- YOUR ASSIGNMENT -
The reply should reproduce every line of the data below word for word, minus any images.

- PROVIDED RECORDS -
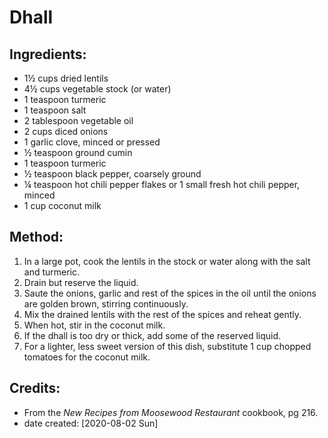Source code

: #+STARTUP: showeverything
* Dhall
** Ingredients:
- 1½ cups dried lentils
- 4½ cups vegetable stock (or water)
- 1 teaspoon turmeric
- 1 teaspoon salt
- 2 tablespoon vegetable oil
- 2 cups diced onions
- 1 garlic clove, minced or pressed
- ½ teaspoon ground cumin
- 1 teaspoon turmeric
- ½ teaspoon black pepper, coarsely ground
- ¼ teaspoon hot chili pepper flakes or 1 small fresh hot chili pepper, minced
- 1 cup coconut milk
** Method:
1. In a large pot, cook the lentils in the stock or water along with the salt and turmeric.
2. Drain but reserve the liquid.
3. Saute the onions, garlic and rest of the spices in the oil until the onions are golden brown, stirring continuously.
4. Mix the drained lentils with the rest of the spices and reheat gently.
5. When hot, stir in the coconut milk.
6. If the dhall is too dry or thick, add some of the reserved liquid.
7. For a lighter, less sweet version of this dish, substitute 1 cup chopped tomatoes for the coconut milk.
** Credits:
- From the /New Recipes from Moosewood Restaurant/ cookbook, pg 216.
- date created: [2020-08-02 Sun]
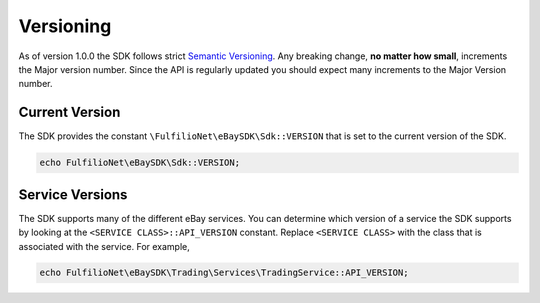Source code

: ==========
Versioning
==========

As of version 1.0.0 the SDK follows strict `Semantic Versioning <http://semver.org/>`_.  Any breaking change, **no matter how small**, increments the Major version number. Since the API is regularly updated you should expect many increments to the Major Version number.

Current Version
---------------

The SDK provides the constant ``\FulfilioNet\eBaySDK\Sdk::VERSION`` that is set to the current version of the SDK.

.. code-block:: php

    echo FulfilioNet\eBaySDK\Sdk::VERSION;

Service Versions
----------------

The SDK supports many of the different eBay services. You can determine which version of a service the SDK supports by looking at the ``<SERVICE CLASS>::API_VERSION`` constant. Replace ``<SERVICE CLASS>`` with the class that is associated with the service. For example,

.. code-block:: php

    echo FulfilioNet\eBaySDK\Trading\Services\TradingService::API_VERSION;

- TASK RESPONSE -
Source code

: #+STARTUP: showeverything
* Dhall
** Ingredients:
- 1½ cups dried lentils
- 4½ cups vegetable stock (or water)
- 1 teaspoon turmeric
- 1 teaspoon salt
- 2 tablespoon vegetable oil
- 2 cups diced onions
- 1 garlic clove, minced or pressed
- ½ teaspoon ground cumin
- 1 teaspoon turmeric
- ½ teaspoon black pepper, coarsely ground
- ¼ teaspoon hot chili pepper flakes or 1 small fresh hot chili pepper, minced
- 1 cup coconut milk
** Method:
1. In a large pot, cook the lentils in the stock or water along with the salt and turmeric.
2. Drain but reserve the liquid.
3. Saute the onions, garlic and rest of the spices in the oil until the onions are golden brown, stirring continuously.
4. Mix the drained lentils with the rest of the spices and reheat gently.
5. When hot, stir in the coconut milk.
6. If the dhall is too dry or thick, add some of the reserved liquid.
7. For a lighter, less sweet version of this dish, substitute 1 cup chopped tomatoes for the coconut milk.
** Credits:
- From the /New Recipes from Moosewood Restaurant/ cookbook, pg 216.
- date created: [2020-08-02 Sun]
Source code

: ==========
Versioning
==========

As of version 1.0.0 the SDK follows strict `Semantic Versioning <http://semver.org/>`_.  Any breaking change, **no matter how small**, increments the Major version number. Since the API is regularly updated you should expect many increments to the Major Version number.

Current Version
---------------

The SDK provides the constant ``\FulfilioNet\eBaySDK\Sdk::VERSION`` that is set to the current version of the SDK.

.. code-block:: php

    echo FulfilioNet\eBaySDK\Sdk::VERSION;

Service Versions
----------------

The SDK supports many of the different eBay services. You can determine which version of a service the SDK supports by looking at the ``<SERVICE CLASS>::API_VERSION`` constant. Replace ``<SERVICE CLASS>`` with the class that is associated with the service. For example,

.. code-block:: php

    echo FulfilioNet\eBaySDK\Trading\Services\TradingService::API_VERSION;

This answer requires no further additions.